DOCUMENT PASSAGE:
You have heard that it was said, "You shall not commit adultery." But I say to you that everyone who looks at a woman with lust has already committed adultery with her in his heart. If your right eye causes you to sin, tear it out and throw it away; it is better for you to lose one of your members than for your whole body to be thrown into hell. And if your right hand causes you to sin, cut it off and throw it away; it is better for you to lose one of your members than for your whole body to into hell (Matt. 5: 27-30).

Origen of Alexandria (c.185-254), one of the most brilliant of the church "Fathers" and a major contributor to the rise of monasticism, took this admonition extremely literally and did cut off his offending "member" (which actually was located a little lower than the examples cited by Jesus.) Fortunately, however, and rather than resorting to such penitential extremes, most would be "non-sexuals" can relate better to the (almost daily) prayer of a client who at one time was quite convinced that masturbation was the unforgivable sin: "Don’t kill me this time, God, and I promise I never will do it again!"

 

2. The Life of the Blessed Henry Suso (written by Himself).

While all religious self-castigation falls on a masochistic continuum ranging from mild (to which we all probably can relate) to severe, the following autobiographical testimony of Henry Suso (c. 1300-1365), a German mystic and Dominican monk, might take the cake when it comes to enslaving and torturing one’s body for the cause of Christ. Written in the third person (and quoted in William James, pp. 336-340), he bemoans the fact that "he was in his youth of a temperament full of fire and life." Consequently, "when this began to make itself felt, it was very grievous to him; and he sought by many devices how he might bring his body into subjection." Here is his account of five such "devices" by which he sought to beat God to the punch, so to speak, in "buffeting" his rebellious and wayward body:

  • a. "He secretly caused an undergarment to be made for him; and in the undergarment he had strips of leather fixed, into which a hundred and fifty brass nails, pointed and filed sharp, were driven, and the points of the nails were always turned towards the flesh. He had this garment made very tight, and so arranged as to go round him and fasten in front in order that it might fit the closure to his body, and the pointed nails might be driven into his flesh; and it was high enough to reach up to his naval. In this he used to sleep at night."

GIVEN INFORMATION:
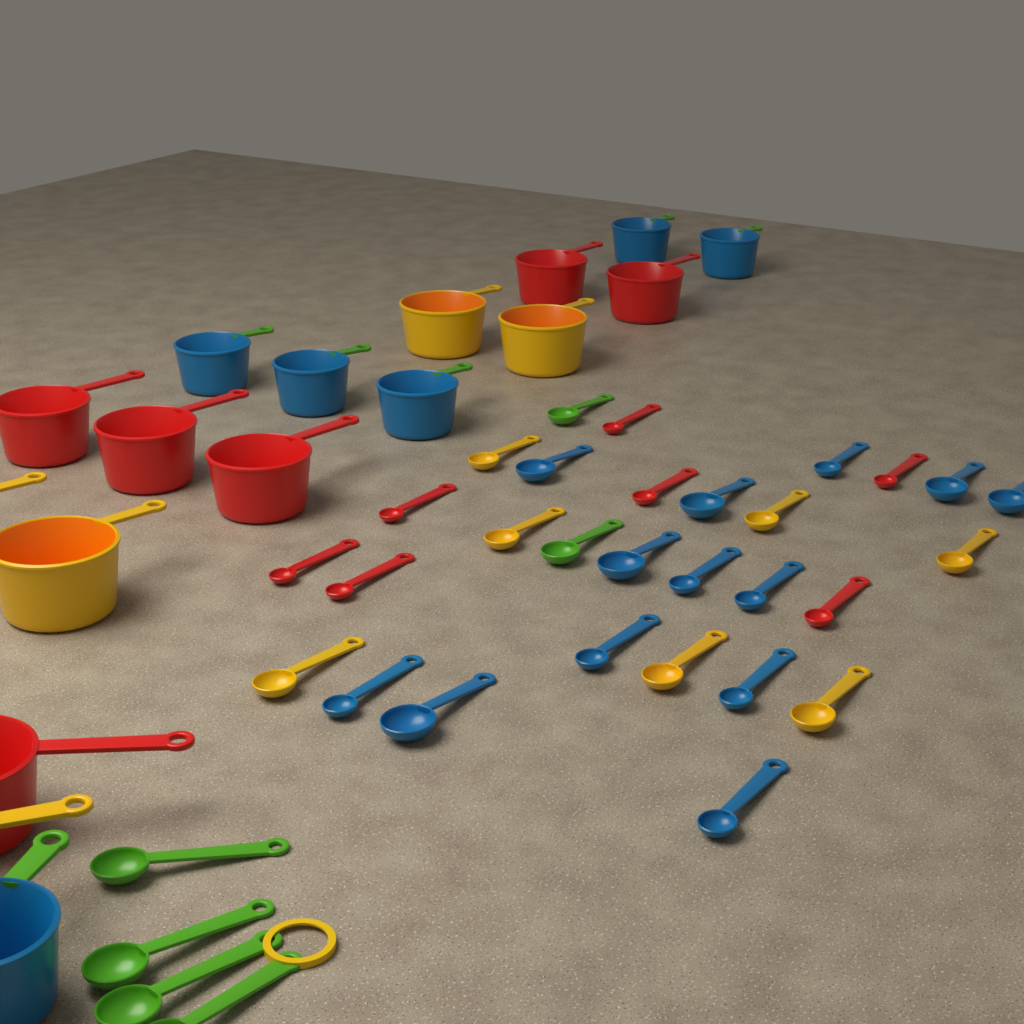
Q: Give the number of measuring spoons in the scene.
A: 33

---

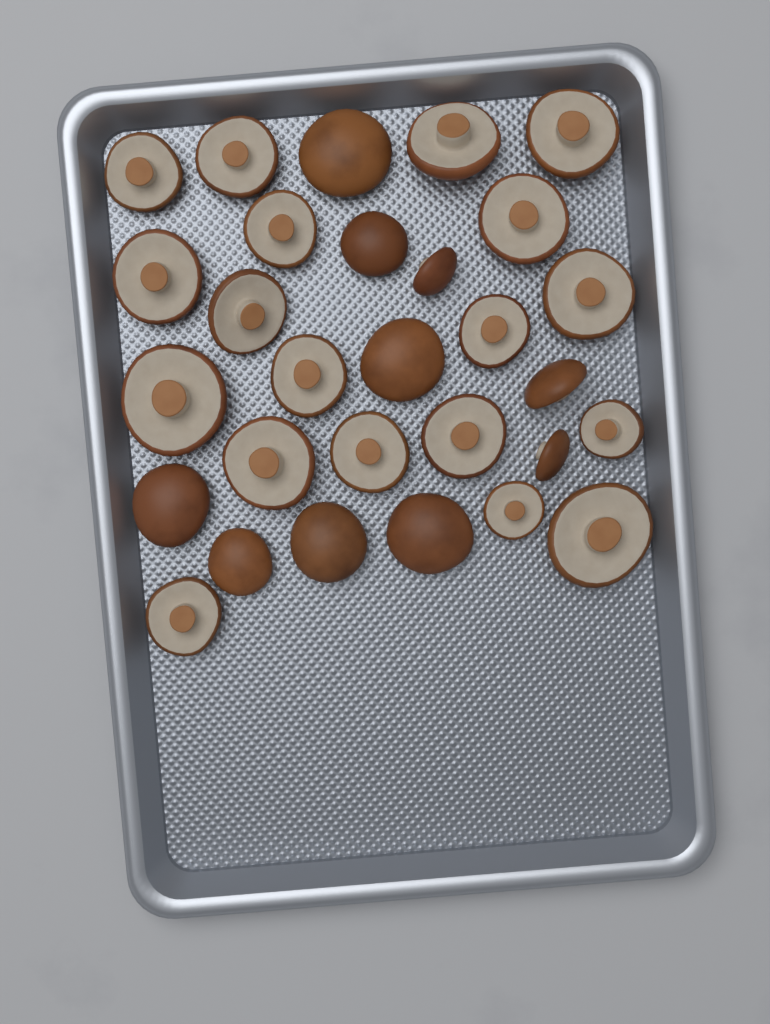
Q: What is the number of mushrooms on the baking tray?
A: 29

INSTRUCTIONS TO FOLLOW:
Duplicate, word for word, the part of the passage on religious self-punishment that opens with the words containing "You have heard" and closes with "(Matt. 5: 27-30).".

WRITTEN RESPONSE:
You have heard that it was said, "You shall not commit adultery." But I say to you that everyone who looks at a woman with lust has already committed adultery with her in his heart. If your right eye causes you to sin, tear it out and throw it away; it is better for you to lose one of your members than for your whole body to be thrown into hell. And if your right hand causes you to sin, cut it off and throw it away; it is better for you to lose one of your members than for your whole body to into hell (Matt. 5: 27-30).